### Stored items from a collection:
──────────────────────────────

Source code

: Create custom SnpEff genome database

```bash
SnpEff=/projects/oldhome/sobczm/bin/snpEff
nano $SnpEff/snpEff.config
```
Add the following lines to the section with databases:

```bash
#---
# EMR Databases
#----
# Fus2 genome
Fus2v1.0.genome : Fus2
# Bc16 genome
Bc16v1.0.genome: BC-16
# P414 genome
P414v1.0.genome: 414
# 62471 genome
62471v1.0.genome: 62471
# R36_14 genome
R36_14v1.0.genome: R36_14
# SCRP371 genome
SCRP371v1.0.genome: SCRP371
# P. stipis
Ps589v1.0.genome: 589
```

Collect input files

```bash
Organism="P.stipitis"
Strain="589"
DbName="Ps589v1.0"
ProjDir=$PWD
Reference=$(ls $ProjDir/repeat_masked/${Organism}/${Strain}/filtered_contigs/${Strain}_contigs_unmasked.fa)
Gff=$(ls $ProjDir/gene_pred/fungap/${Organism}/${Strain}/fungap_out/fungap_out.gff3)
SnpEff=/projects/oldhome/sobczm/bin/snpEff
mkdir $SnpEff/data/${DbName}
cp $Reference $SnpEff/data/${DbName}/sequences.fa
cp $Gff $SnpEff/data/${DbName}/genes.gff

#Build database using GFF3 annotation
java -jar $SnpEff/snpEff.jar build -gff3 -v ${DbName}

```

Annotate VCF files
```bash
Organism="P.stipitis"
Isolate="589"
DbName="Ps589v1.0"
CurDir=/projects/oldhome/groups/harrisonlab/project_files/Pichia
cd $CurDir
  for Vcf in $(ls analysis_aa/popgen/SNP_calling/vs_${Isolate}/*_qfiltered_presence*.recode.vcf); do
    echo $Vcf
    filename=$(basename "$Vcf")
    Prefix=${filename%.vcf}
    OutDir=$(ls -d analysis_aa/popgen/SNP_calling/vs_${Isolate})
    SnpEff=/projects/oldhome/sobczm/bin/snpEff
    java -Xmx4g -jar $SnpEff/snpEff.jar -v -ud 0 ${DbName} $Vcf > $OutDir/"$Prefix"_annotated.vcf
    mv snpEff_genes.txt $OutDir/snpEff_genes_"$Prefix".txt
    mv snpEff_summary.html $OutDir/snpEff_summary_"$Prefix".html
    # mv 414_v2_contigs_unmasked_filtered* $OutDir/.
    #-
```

──────────────────────────────

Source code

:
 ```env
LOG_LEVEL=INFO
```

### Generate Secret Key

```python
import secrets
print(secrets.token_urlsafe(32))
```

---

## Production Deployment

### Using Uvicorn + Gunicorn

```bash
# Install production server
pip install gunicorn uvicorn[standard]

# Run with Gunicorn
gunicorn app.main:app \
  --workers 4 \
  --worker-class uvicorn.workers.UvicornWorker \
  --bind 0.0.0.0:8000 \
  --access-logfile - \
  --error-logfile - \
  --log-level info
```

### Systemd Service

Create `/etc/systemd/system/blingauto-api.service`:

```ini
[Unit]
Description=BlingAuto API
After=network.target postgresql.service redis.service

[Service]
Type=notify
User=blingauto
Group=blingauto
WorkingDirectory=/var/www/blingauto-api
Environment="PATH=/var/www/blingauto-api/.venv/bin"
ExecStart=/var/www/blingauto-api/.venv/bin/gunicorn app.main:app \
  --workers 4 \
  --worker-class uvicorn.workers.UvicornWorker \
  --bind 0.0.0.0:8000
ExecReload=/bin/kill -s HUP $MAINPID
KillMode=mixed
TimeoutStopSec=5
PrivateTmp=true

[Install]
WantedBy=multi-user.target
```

──────────────────────────────

### What this task involves:
Copy every line from the records above that contains the word "Create".

### Worked solution:
: Create custom SnpEff genome database
Create `/etc/systemd/system/blingauto-api.service`:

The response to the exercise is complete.